Puis la détermination s’est installée, la persévérance, les espérances, croire en soi, avoir un destin au soleil du 800. Analyse du coach : « Elle s’impose des contraintes, elle arrive à perdre du poids quand il faut, elle mange, elle dort, elle récupère, elle est déterminée à réussir. Elle a une ligne de conduite, elle s’y tient. Un peu impatiente parfois, mais elle n’a que 21 ans donc parfois il faut contrôler. Mais elle écoute beaucoup, tout ce qui est prévu est fait. Elle se dit : « Si je fais ce qui est prévu, je serai bonne ».
« Le haut niveau, elle l’aborde avec son caractère, elle est un peu volubile, extravertie, elle s’enflamme, elle est spontanée »
Fontainebleau, on parle d’un esprit, « l’esprit Choffin… ??? ». L’esprit Jacky Verzier ? Note du coach : « Il m’a entraîné, sans lui je n’aurais pas entraîné, je n’aurais pas eu cette source de motivation, la rigueur, la réflexion, la recherche et puis cette famille, avoir un environnement stable. Jacky nous a inculqués cela ». Un esprit famille, à l’ombre du château et de sa forêt, dans la quiétude des lieux, pour ce pôle et sa quarantaine de jeunes qui accepte pour la majorité d’entre eux, certes l’internat aux lycées Uruguay, Blanche de Castille et Couperin, mais une forme de communion, d’adhésion à un projet sportif et pédagogique managé par Laurent Freund : « A Fontainebleau, on est sur un double projet car on tient à ce que chacun ait une activité intellectuelle. Renelle vient d’avoir sa licence management. L’an prochain, elle rentrera dans une école de management à Paris ».

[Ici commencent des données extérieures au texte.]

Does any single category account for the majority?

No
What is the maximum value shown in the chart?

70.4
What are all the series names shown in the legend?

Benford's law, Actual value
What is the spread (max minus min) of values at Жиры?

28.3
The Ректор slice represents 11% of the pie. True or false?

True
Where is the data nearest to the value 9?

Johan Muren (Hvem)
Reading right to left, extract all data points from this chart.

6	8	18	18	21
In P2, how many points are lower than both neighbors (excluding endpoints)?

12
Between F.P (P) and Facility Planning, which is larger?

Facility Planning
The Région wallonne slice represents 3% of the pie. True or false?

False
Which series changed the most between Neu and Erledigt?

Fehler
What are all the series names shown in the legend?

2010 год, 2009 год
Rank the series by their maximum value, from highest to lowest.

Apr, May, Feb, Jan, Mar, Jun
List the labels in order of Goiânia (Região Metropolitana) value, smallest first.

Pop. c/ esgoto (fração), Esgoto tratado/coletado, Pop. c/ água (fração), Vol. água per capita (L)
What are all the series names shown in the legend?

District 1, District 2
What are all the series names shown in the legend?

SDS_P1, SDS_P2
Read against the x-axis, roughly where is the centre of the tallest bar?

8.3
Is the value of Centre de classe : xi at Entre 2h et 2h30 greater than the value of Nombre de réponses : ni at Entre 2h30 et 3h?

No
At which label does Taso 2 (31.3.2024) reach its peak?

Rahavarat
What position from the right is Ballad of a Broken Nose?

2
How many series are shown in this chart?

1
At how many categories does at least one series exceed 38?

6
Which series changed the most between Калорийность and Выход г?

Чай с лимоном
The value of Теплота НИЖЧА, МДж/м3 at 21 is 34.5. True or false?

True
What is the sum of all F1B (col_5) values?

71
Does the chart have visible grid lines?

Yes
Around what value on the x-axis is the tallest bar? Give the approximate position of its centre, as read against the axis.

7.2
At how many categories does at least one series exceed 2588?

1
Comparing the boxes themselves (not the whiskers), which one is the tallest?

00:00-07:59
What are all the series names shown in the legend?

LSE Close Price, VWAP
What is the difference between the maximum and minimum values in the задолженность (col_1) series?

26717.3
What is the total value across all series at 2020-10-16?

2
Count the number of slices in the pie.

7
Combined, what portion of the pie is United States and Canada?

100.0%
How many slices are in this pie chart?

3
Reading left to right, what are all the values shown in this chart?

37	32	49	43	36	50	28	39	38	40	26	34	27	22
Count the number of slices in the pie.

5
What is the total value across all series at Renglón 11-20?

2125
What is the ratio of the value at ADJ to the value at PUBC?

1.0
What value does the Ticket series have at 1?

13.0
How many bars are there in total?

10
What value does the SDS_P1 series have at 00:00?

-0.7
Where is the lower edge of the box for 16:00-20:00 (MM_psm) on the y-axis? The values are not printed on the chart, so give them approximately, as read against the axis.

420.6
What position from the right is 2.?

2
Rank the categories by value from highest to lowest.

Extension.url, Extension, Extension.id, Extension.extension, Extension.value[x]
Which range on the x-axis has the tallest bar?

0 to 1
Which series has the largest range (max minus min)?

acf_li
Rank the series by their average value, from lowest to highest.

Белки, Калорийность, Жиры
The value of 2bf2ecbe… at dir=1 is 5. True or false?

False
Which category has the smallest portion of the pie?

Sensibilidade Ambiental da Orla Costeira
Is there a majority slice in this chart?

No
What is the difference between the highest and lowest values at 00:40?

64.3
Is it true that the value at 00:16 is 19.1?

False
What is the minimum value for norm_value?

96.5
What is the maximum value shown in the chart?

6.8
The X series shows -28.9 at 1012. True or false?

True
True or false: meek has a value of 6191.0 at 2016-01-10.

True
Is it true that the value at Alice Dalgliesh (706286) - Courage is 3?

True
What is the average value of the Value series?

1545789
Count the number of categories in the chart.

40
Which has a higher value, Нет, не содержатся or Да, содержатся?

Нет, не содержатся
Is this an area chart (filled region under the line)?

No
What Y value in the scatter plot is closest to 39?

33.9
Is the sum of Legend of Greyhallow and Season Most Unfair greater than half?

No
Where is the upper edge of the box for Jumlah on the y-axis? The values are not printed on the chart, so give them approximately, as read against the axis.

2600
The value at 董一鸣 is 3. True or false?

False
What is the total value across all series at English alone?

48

Sur 800, on peut tout écrire à l’avance, on peut tricoter des kilomètres de stratégies, les meilleures comme les pires celles que l’on réserve secrètement aux autres. Le 800, c’est méchant, c’est ardent, c’est mordant. A Tallinn, Renelle Lamote a mordu dans ce gros gâteau. Elle s’est roulée au sol. Puis à genou, ne tenant plus debout. Elle s’est allongée pour regarder le ciel fondu d’un crème laiteux. Elle s’est balancée, elle a tangué. Le danger…esquivé, le succès à savourer. Note du coach : « Le haut niveau, elle l’aborde avec son caractère, elle est un peu volubile, extravertie, elle s’enflamme, elle est spontanée, elle est extrêmement déterminée, c’est une gagneuse, on l’a vue aujourd’hui. Il faut qu’elle garde cette fraîcheur car ça lui permet d’être concernée par le haut niveau et parfois d’être détachée de la pression ».
Le 800, c’est passionnant. Sur 800, il n’y a jamais de fin. Thierry Choffin cite en exemple Patricia Djate et son record illuminé. Comme un bon polar à écrire, une idée lumineuse : «Il y a une petite lumière au bout du stade, il faut bien avoir des rêves ».